Tuesday, January 17, 2012

My Life and the Written Word

My daughter, Heather, posted a quote from a book she was reading on Facebook about books and what a gift they are.  It made me think about the role books and other pieces of written words played in my life and still does.

I laways say a book is a doorway and when you open it you can go anywhere in space and time.  You can experience any culture, past or present.  You can be at the siege of Troy with Odysseus or at the very end of time with Poul Anderson.  You can delve into knowledge past and present and theories on what tomorrow will be like.

You can be a detective, a spy, a scientist, a reporter, a priest or anything at all in a book.  Of all mankind's achievements language and the written word have to be the greatest of all.  On a purely practical level it allows one generation to pass accumulated learning to the next so they don't have to follow all those tedious intermediate steps.  It passes on what was learned before and it allows those with vision to speculate about what will come in the future.  Some of those speculations are wonderful and some are not as are all the possibilities of humanity.

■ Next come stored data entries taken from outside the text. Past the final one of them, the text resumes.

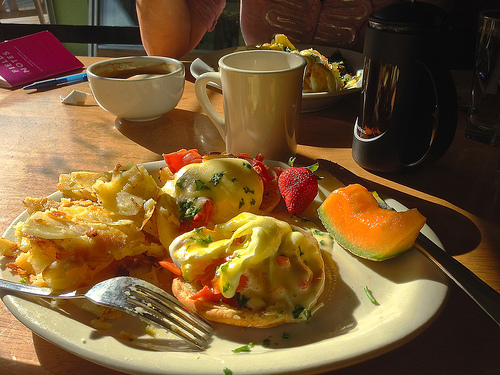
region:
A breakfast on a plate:
[19, 129, 439, 344]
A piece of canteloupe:
[321, 184, 429, 259]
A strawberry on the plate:
[277, 161, 319, 216]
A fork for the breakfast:
[9, 269, 214, 356]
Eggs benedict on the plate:
[177, 225, 339, 330]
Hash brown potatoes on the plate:
[20, 164, 161, 269]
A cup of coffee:
[197, 40, 312, 154]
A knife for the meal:
[391, 165, 498, 297]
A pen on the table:
[24, 63, 86, 90]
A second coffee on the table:
[79, 33, 189, 127]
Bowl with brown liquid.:
[89, 51, 191, 133]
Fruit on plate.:
[261, 163, 422, 270]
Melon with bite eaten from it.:
[344, 178, 417, 238]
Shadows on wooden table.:
[7, 84, 171, 207]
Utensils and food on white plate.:
[1, 154, 498, 333]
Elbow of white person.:
[135, 3, 218, 69]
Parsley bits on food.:
[177, 167, 280, 224]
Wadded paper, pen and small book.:
[2, 41, 96, 119]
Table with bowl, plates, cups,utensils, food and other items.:
[0, 45, 490, 370]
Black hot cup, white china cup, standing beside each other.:
[202, 49, 467, 188]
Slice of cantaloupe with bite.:
[319, 183, 416, 268]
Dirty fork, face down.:
[4, 269, 231, 367]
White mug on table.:
[196, 46, 323, 162]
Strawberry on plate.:
[278, 163, 325, 222]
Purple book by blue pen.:
[0, 29, 92, 97]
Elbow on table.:
[136, 1, 233, 70]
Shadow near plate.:
[1, 306, 136, 373]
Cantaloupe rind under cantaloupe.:
[319, 232, 406, 267]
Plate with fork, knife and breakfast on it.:
[12, 155, 432, 368]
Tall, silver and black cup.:
[345, 14, 453, 174]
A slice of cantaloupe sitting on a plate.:
[316, 167, 426, 261]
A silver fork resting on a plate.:
[0, 275, 216, 353]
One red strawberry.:
[276, 155, 326, 217]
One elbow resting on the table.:
[126, 17, 200, 64]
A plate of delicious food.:
[3, 142, 450, 367]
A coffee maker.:
[358, 10, 478, 196]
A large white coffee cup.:
[194, 48, 314, 163]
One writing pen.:
[15, 75, 104, 92]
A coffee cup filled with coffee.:
[83, 51, 192, 127]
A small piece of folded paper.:
[58, 83, 91, 107]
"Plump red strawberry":
[276, 165, 317, 215]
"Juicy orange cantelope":
[320, 182, 430, 259]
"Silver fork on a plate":
[5, 272, 211, 354]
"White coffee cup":
[195, 45, 315, 160]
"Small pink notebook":
[0, 22, 85, 87]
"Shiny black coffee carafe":
[345, 0, 465, 180]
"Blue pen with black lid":
[25, 60, 95, 91]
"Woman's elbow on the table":
[127, 0, 227, 64]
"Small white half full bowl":
[80, 50, 185, 120]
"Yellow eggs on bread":
[165, 215, 346, 330]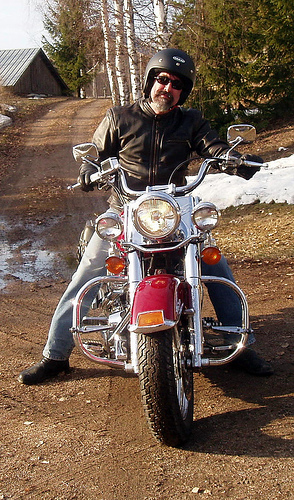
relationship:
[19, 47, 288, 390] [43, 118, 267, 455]
man on motorcycle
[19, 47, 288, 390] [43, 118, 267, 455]
man riding motorcycle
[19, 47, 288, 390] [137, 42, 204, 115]
man wearing helmet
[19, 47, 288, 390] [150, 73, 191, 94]
man wearing sunglasses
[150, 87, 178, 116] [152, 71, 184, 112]
hair on face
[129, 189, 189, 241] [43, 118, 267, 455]
headlight of motorcycle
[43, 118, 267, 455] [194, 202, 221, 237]
motorcycle turn signal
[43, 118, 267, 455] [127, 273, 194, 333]
motorcycle front fender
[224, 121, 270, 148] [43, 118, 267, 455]
mirror of motorcycle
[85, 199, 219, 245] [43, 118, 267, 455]
lights on bike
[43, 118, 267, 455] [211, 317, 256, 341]
bike foot rest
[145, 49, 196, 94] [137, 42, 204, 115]
head in helmet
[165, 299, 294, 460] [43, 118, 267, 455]
shadow of bike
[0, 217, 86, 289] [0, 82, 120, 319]
water on road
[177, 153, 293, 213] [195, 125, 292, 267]
snow on ground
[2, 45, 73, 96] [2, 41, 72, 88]
barn has a roof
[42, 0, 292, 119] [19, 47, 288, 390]
trees behind man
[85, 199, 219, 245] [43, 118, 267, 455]
headlights on motorcycle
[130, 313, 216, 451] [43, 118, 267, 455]
wheel on motorcycle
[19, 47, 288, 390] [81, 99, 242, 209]
man wearing jacket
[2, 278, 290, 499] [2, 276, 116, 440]
dirt has tracks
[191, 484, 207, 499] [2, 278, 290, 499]
stone on dirt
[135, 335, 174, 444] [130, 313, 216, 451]
grooves in wheel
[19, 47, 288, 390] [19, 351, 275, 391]
man wearing shoes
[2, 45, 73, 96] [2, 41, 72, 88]
house has rooftop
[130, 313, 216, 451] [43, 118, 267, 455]
tires on motorcycle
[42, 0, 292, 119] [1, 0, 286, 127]
trees in background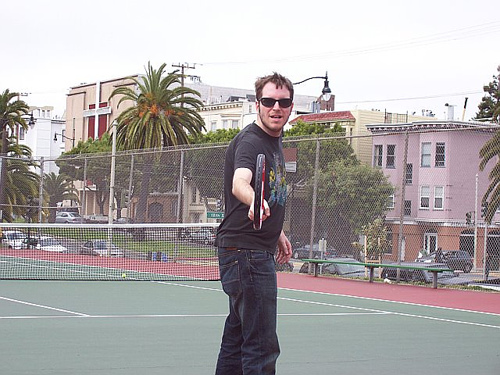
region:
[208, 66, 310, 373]
man on a tennis court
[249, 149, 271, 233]
tennis racket in a man's hand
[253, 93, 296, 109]
sunglasses on a man's face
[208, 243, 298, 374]
man's blue jeans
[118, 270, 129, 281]
yellow ball on a tennis court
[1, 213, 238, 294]
net on the tennis court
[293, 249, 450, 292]
green bench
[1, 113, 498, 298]
fence surrounding the court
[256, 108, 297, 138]
facial hair on the man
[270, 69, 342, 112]
tall black lamp post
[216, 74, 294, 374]
man standing in a tennis court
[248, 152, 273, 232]
man holding a tennis racket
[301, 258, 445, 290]
a green bench on a tennis court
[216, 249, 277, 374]
man wearing black jeans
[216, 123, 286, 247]
man wearing a black T-shirt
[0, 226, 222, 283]
a tennis net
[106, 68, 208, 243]
a palm tree outside a tennis court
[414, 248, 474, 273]
a brown car in the street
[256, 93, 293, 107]
man wearing black sunglasses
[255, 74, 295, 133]
man with short brown hair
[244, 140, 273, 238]
the frisbee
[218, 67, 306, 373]
a man wearing sunglasses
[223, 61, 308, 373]
a man throwing a frisbee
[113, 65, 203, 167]
a palm tree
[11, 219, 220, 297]
a net of a tennis court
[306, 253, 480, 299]
a green bench on the side of the tennis court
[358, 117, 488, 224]
a pink home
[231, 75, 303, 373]
a man wearing black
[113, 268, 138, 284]
a tennis ball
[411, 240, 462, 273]
people getting in their car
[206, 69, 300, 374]
man holding tennis racket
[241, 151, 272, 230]
tennis racket in right hand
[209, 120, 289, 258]
man wearing black shirt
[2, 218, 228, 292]
net stretched across tennis court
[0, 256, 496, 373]
tennis court is green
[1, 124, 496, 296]
fence as a barrier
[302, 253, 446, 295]
bench sitting against the fence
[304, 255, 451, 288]
bench on court sidelines is green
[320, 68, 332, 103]
lamppost haning from pole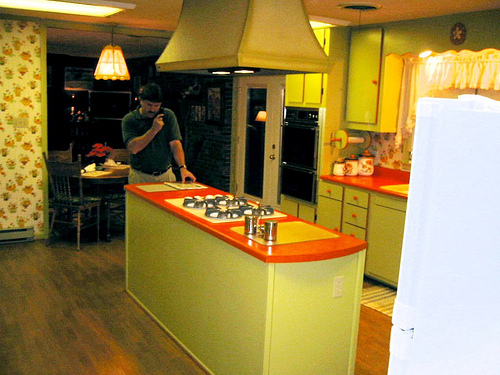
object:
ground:
[0, 231, 397, 372]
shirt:
[122, 105, 183, 172]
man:
[121, 83, 196, 184]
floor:
[0, 241, 208, 375]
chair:
[42, 151, 100, 251]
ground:
[320, 151, 351, 168]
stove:
[165, 194, 287, 223]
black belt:
[131, 164, 172, 175]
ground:
[416, 157, 441, 185]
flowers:
[86, 143, 113, 165]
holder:
[331, 131, 373, 150]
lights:
[255, 111, 266, 122]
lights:
[309, 21, 331, 29]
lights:
[212, 70, 255, 75]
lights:
[419, 51, 432, 58]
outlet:
[332, 276, 344, 298]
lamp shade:
[94, 43, 131, 81]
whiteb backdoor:
[231, 75, 284, 205]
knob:
[352, 195, 358, 218]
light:
[98, 49, 127, 75]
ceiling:
[0, 0, 498, 32]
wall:
[269, 264, 352, 373]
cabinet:
[346, 23, 415, 133]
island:
[123, 181, 367, 374]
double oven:
[280, 105, 323, 204]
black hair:
[139, 83, 166, 103]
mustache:
[147, 111, 155, 114]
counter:
[125, 181, 367, 257]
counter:
[319, 173, 409, 199]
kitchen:
[0, 0, 500, 375]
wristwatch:
[178, 164, 186, 170]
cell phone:
[159, 106, 165, 118]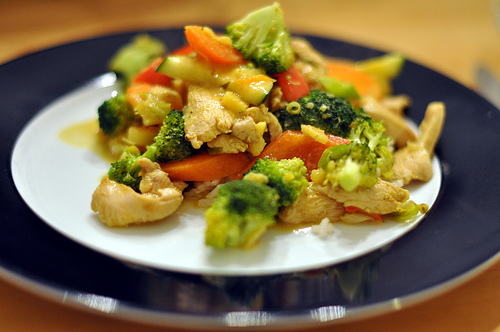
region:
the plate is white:
[2, 54, 449, 264]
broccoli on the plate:
[205, 172, 287, 259]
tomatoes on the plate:
[170, 17, 240, 73]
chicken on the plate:
[85, 158, 187, 225]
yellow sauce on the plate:
[62, 117, 124, 166]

We may go on to conquer space and time and spread humanity among the stars or we may simply blow ourselves up in a cataclysmic nuclear war.  Or, perhaps, nature herself will take care of us with a massive comet or asteroid with our name on it.   Books can take us there, there to all these places and times.  I can't imagine a world without books and without the written word.  Stories of the past, today, the possibilities of the future.  The drama, the comedies, the tragedies and the pedestrian and hum drum of every day life.

And that is just prose.  We have not yet even thought of poetry.  It is odd how one can say in a poem things that are so much more powerful and meaningful than the same ideas could be expressed in prose.  Prose is a language of pictures of reality while poetry is a language of dreams and ideas about how things were, are, should be, might be, will never be but things, none the less, we feel inside us somewhere prose will never touch.

I cannot imagine a world without books for it would be a cruel and barren place and one in which I would not care to exist. 

1 comment:

  1. In verse, I can tell my secrets without actually making them not secret anymore.